Tout semble ici surgir d’une légende quand on sait que ce dragon est l’emblème de Draguignan et que l’on veut que sa bouche se loge en cet endroit, au faîte de ces collines escarpées. Et que de là, il cracherait toutes ces eaux de pluie qui dévaleraient jusqu’à la ville au risque de la détruire. Car le monstre est hybride, parfois de feu ou bien issu de la terre ou de l’eau. Ici les éléments primitifs ravivent la flamme des sens dans la magie des vignobles et du vin.
L’ouïe appartient à cet univers sensible qu’on se surprend à découvrir en ce lieu. Elle en façonne l’essence même quand la musique s’intègre à la fabrication du vin et résonne au cœur des peintures qui ornent la cave. Depuis l’acquisition de ce domaine, il y a 9 ans, son propriétaire, Mir Nezam, développe des Côtes de Provence en privilégiant un vin rouge qui, pour la première fois cette année, prend naissance après avoir été élevé pendant deux années en barriques, bercé sous les sonorités constantes d’un concerto de violoncelles de Bach. Vendanges nocturnes et étincelles solaires se fondent de concert avec un raisin qui se liquéfie parmi les vibrations de la musique qui agissent sourdement sur les molécules du vin en train de s’épanouir.

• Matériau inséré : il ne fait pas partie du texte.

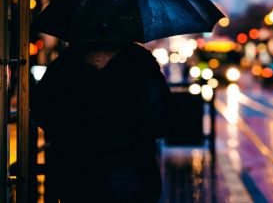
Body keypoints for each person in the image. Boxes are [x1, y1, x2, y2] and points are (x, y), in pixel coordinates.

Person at [30, 41, 179, 202]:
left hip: (78, 177)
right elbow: (165, 120)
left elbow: (41, 109)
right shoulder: (140, 61)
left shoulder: (66, 62)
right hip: (134, 176)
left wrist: (70, 133)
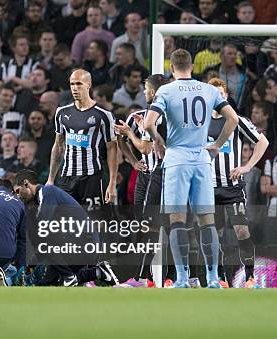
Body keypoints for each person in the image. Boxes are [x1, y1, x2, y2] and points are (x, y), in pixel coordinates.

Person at [143, 49, 240, 288]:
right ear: (192, 66)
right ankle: (213, 278)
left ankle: (183, 278)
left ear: (172, 69)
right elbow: (233, 119)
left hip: (177, 158)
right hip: (201, 159)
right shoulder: (208, 90)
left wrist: (157, 140)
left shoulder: (166, 90)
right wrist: (217, 145)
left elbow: (148, 123)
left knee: (177, 220)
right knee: (207, 221)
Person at [207, 78, 269, 288]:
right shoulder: (200, 121)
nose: (219, 97)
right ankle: (220, 278)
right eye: (214, 94)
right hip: (207, 186)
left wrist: (247, 166)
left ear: (226, 96)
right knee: (215, 234)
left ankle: (250, 277)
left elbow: (263, 141)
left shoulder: (237, 120)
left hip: (232, 186)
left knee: (242, 230)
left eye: (222, 94)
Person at [12, 169, 119, 286]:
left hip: (83, 244)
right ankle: (98, 272)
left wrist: (33, 261)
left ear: (26, 183)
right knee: (47, 279)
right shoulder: (41, 200)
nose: (17, 196)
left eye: (18, 191)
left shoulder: (47, 192)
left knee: (41, 234)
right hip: (80, 246)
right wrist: (31, 264)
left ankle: (69, 277)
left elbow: (44, 232)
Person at [114, 73, 169, 285]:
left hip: (161, 175)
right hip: (145, 176)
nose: (143, 91)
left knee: (154, 227)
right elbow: (119, 139)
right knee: (143, 227)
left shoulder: (159, 116)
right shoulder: (138, 115)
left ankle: (145, 277)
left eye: (146, 88)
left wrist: (130, 133)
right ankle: (147, 277)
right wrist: (132, 161)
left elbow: (144, 147)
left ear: (154, 92)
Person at [47, 69, 118, 212]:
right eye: (72, 84)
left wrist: (112, 182)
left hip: (91, 177)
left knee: (95, 222)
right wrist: (50, 178)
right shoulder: (62, 112)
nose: (74, 88)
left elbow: (112, 148)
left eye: (79, 84)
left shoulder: (103, 115)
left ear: (88, 85)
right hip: (67, 177)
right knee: (68, 224)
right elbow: (59, 146)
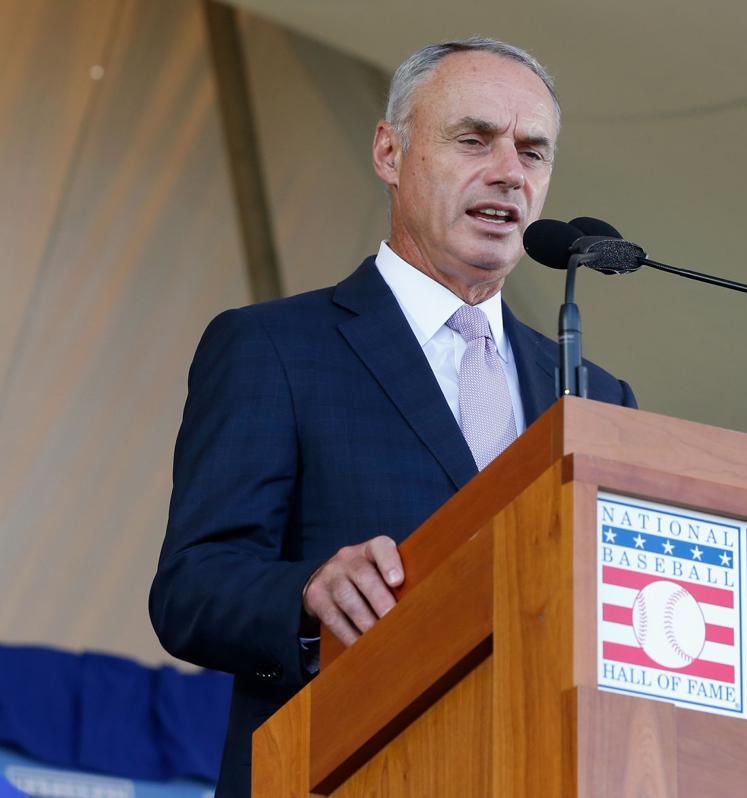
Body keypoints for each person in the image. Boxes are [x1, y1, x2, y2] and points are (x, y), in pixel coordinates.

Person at [149, 37, 635, 797]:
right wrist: (307, 594)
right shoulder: (274, 348)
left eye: (533, 152)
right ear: (389, 152)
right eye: (474, 139)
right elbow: (192, 589)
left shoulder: (597, 396)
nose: (508, 171)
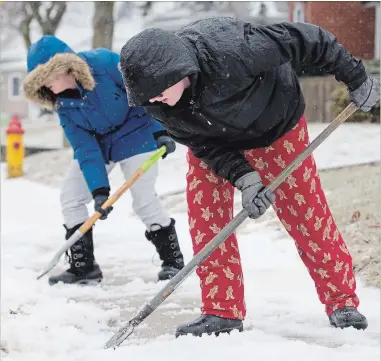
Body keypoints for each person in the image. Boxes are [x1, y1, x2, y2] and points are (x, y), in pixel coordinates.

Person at [119, 18, 380, 337]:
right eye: (147, 98)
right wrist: (244, 177)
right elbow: (202, 145)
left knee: (305, 214)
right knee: (206, 217)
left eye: (157, 93)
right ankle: (221, 310)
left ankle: (342, 302)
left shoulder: (234, 49)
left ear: (178, 71)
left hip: (276, 126)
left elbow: (309, 39)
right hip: (215, 143)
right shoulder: (159, 105)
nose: (153, 102)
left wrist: (355, 78)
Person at [23, 35, 185, 286]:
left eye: (46, 77)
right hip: (101, 146)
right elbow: (85, 149)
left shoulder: (104, 62)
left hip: (136, 132)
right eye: (39, 81)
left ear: (64, 67)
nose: (45, 86)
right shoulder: (62, 105)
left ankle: (172, 261)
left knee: (143, 199)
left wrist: (160, 131)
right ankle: (84, 268)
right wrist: (99, 191)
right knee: (71, 196)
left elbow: (143, 92)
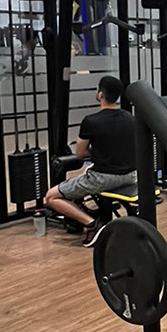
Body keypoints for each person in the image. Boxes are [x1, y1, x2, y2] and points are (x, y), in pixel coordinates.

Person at [43, 76, 136, 247]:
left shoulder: (91, 121)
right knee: (86, 174)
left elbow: (80, 154)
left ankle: (92, 224)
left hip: (103, 178)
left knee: (51, 197)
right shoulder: (130, 117)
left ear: (100, 94)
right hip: (131, 176)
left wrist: (96, 150)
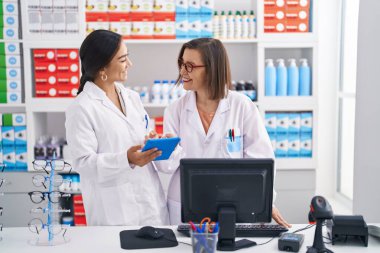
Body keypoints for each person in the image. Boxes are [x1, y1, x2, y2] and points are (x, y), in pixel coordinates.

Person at [155, 38, 291, 228]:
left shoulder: (241, 106)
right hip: (185, 201)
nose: (182, 71)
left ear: (212, 68)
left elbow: (261, 160)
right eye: (181, 64)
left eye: (190, 66)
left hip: (231, 201)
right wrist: (162, 148)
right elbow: (166, 167)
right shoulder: (174, 110)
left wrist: (264, 202)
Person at [65, 30, 169, 226]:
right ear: (102, 67)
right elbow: (83, 163)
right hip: (115, 212)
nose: (130, 64)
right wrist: (126, 159)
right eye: (123, 59)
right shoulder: (81, 108)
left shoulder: (132, 97)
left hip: (151, 204)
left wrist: (153, 140)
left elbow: (140, 135)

Les toiles de Chouette Nia semblent capter ces sonorités et les interprètent sous forme d’empreintes de brume ou de stries colorées pour des compositions abstraites au plus près de la nature. Tout palpite entre épaisseur et transparence comme un rappel de ce vin, de cette «Perle noire» toute en musique qui, pour la première fois, éclot sur ce terroir. Symphonie de couleurs et enchevêtrement délicat de courbes et de traits entre terre et ciel, toute la puissance d’un lieu, dans son humble sérénité, s’imprime entre art et vin, parmi les ondulations parfumées de la Provence.